**TASK DESCRIPTION**
Give back the entries verbatim.

**PROVIDED ENTRIES**
* * * * * * * * *

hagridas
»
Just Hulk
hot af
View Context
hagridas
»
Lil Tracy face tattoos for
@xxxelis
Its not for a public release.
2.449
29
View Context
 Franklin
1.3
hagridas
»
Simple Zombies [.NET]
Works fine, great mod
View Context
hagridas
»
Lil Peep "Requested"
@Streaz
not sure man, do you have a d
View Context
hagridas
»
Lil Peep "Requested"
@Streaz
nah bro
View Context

* * * * * * * * *

**EXERCISE OUTPUT**
hagridas
»
Just Hulk
hot af
View Context
hagridas
»
Lil Tracy face tattoos for
@xxxelis
Its not for a public release.
2.449
29
View Context
 Franklin
1.3
hagridas
»
Simple Zombies [.NET]
Works fine, great mod
View Context
hagridas
»
Lil Peep "Requested"
@Streaz
not sure man, do you have a d
View Context
hagridas
»
Lil Peep "Requested"
@Streaz
nah bro
View Context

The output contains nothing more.